顔の「お直し」で人は本当に幸せになれるのか?
Plump Lips and Wellness
このデータはさまざまな解釈が可能だ。美容整形を求める人は自己肯定感の問題を抱えていないと、捉えることもできる。ローゼンバーグ自尊感情尺度において被験者が施術前から24.7点(30点満点)という高い平均値を出していたことは、注目に値する。
あるいはメスを使わない施術も含め、整形は極めて個人的でありながら社会的・商業的影響も免れないボディーイメージに作用するとも解釈できる。
論文によれば、ボディーイメージは施術への期待度に左右された。劇的な若返り効果を期待した人は失望し、そこまで期待しなかった人は最終的な満足度が高かった。
自己肯定感とボディーイメージ、すなわち「自分に対する自信」と「外見に対する自信」を切り離して調べた点で、この研究は示唆に富む。外見を変えれば外見への自信は高まるかもしれないが、全体的な幸福感は必ずしも高まらない。
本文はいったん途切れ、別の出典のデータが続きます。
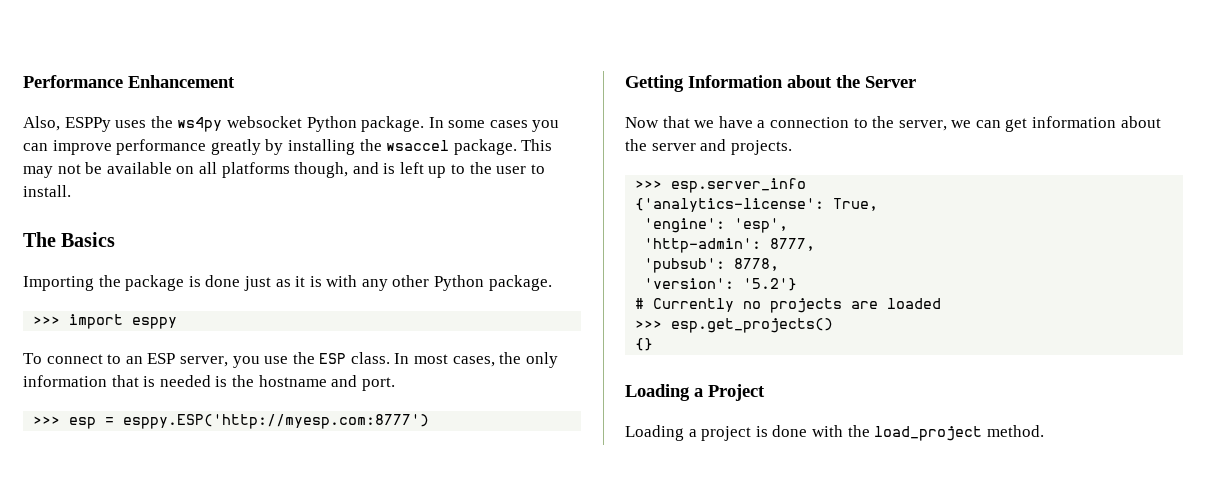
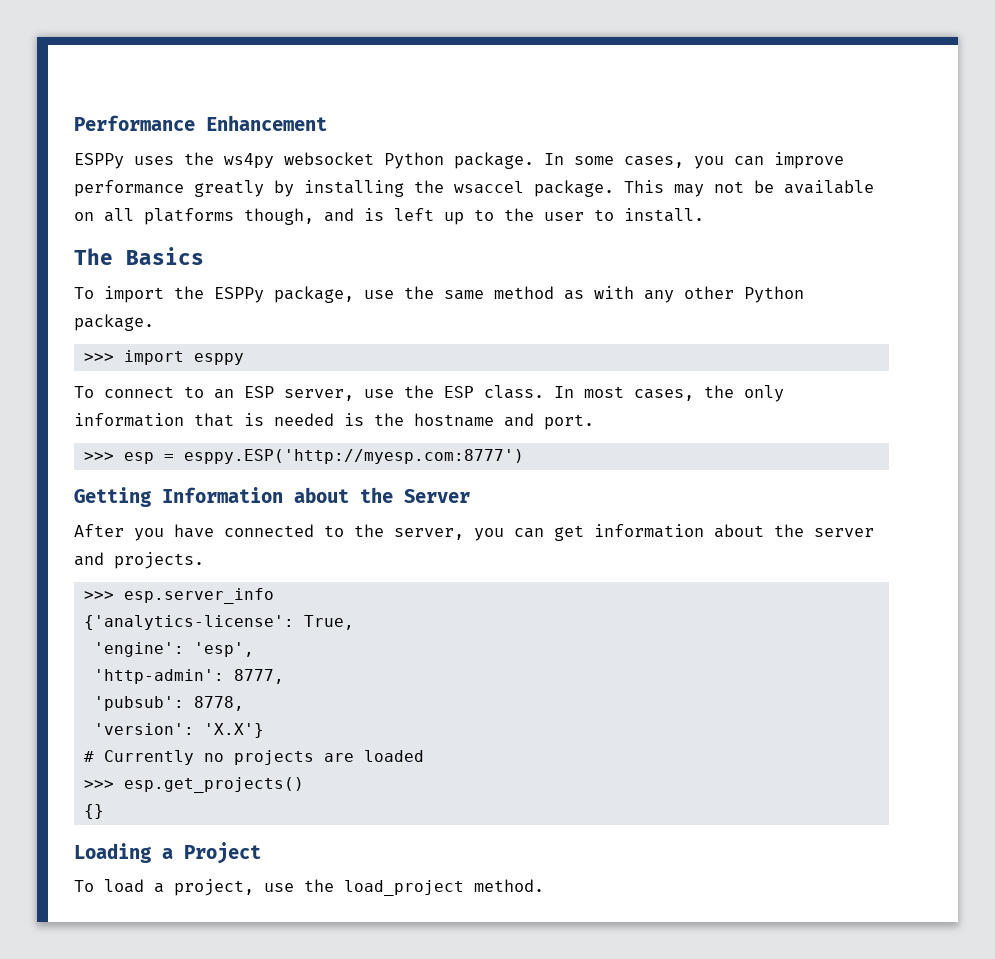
[23,116,60,131] Also, -> (327, 123) none
[489,120,528,128] cases -> [624,156,684,168] cases,
[23,275,322,291] Importing the package is done just as it is -> [74,286,584,303] To import the ESPPy package, use the same method as
[232,356,260,368] you -> (354, 395) none
[625,116,849,128] Now that we have a connection -> [74,524,314,541] After you have connected
[951,120,972,128] we -> [474,528,504,541] you
[743,278,798,291] '5.2'} -> [203,723,264,738] 'X.X'}
[625,425,843,441] Loading a project is done with -> [74,879,294,896] To load a project, use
高まった場合も、因果関係の連鎖は複雑だ。
「外見=人格」の風潮
美容整形で内面も変えられるという発想は現代的だと、哲学者のヘザー・ウィドウズは『完璧な私/倫理的理想としての美』(プリンストン大学出版局刊)で指摘した。
19世紀の人々は短気を直したい、信仰を深めたいといった向上心を日記に書いた。ところが現代人は男女共に、より滑らかな肌や細い体など外見の向上を重視する。
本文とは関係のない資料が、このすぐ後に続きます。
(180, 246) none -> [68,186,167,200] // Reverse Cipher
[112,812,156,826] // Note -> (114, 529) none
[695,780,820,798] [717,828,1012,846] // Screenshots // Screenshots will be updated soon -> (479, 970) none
過去1世紀のある時点で、外見は事実上人格になったとウィドウズは書く。つまり見た目の改善は今や道徳的義務であり、重大事であり、自分に備わった善良さを他者に伝える手段なのだ。
だが周知のとおり、「ナイスボディー」のハードルは恐ろしく高い。「外見=人格」という考え方は生活の隅々に浸透し、人はよき社会人、よき配偶者、よき親であるには美しくなければいけないというプレッシャーを感じている。
これは個人の責任ではない。モノとサービスとイメージが絡み合ったシステムが、そう仕向けているのだ。
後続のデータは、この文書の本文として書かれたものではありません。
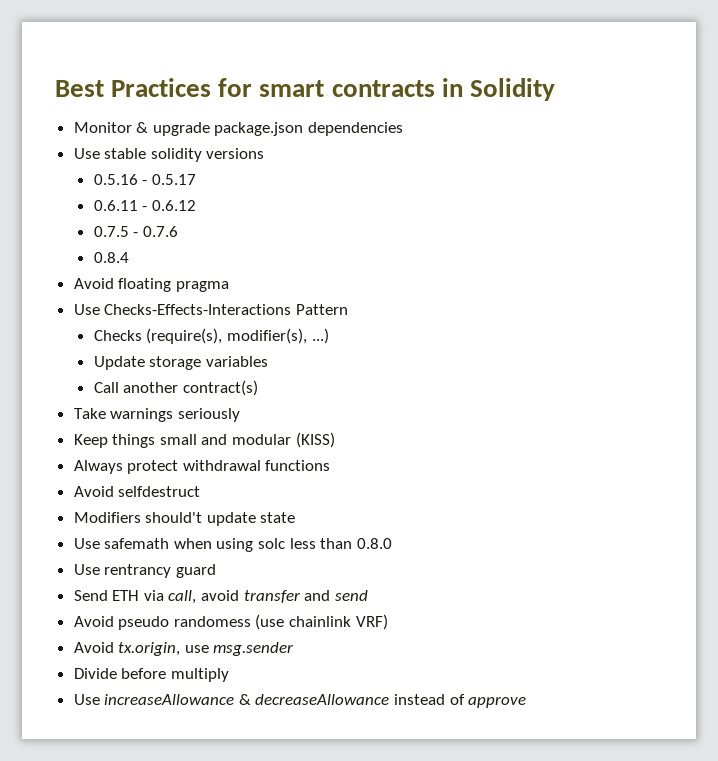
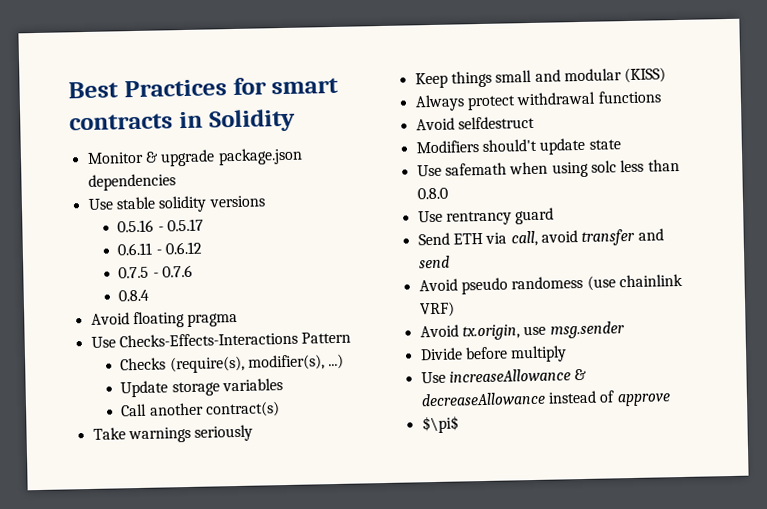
(527, 702) none -> [421,415,459,434] // $\pi$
「美容の力で補える自信は、美の基準によって奪われた自信のみだ」と美容ライターのジェシカ・デフィーノは言う。基準を決めるのは、主に美容製品を売る人間と企業である。
薄い唇に自信がない人は、プチ整形で唇をふっくらさせることで自信が持てるかもしれない。だがそれはそもそも薄い唇が、社会で恥ずかしいものとされているからだ。